══ Extracted information

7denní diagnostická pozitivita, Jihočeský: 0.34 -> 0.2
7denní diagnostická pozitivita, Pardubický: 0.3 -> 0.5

════
══ Extracted information

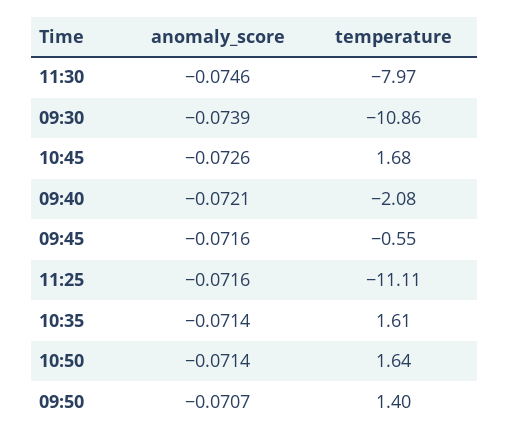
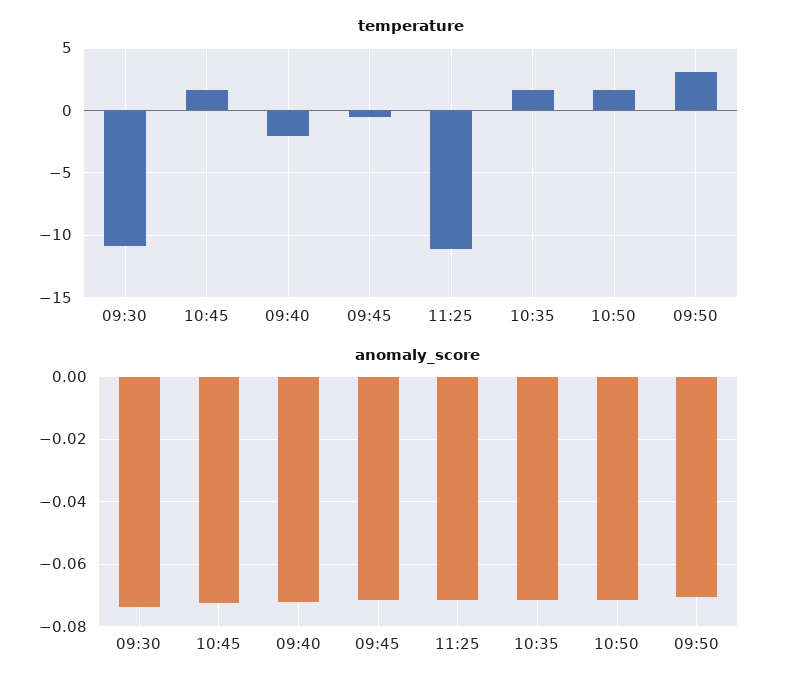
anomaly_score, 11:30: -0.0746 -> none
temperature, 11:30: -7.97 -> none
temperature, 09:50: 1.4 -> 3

════

▶ Assignment
Copy back the listing above exactly, but only from the line with "7denní diagnostická pozitivita, Jihočeský: 0.34" through the line with "7denní diagnostická pozitivita, Pardubický: 0.3", both ends included.

▶ Your solution
7denní diagnostická pozitivita, Jihočeský: 0.34 -> 0.2
7denní diagnostická pozitivita, Pardubický: 0.3 -> 0.5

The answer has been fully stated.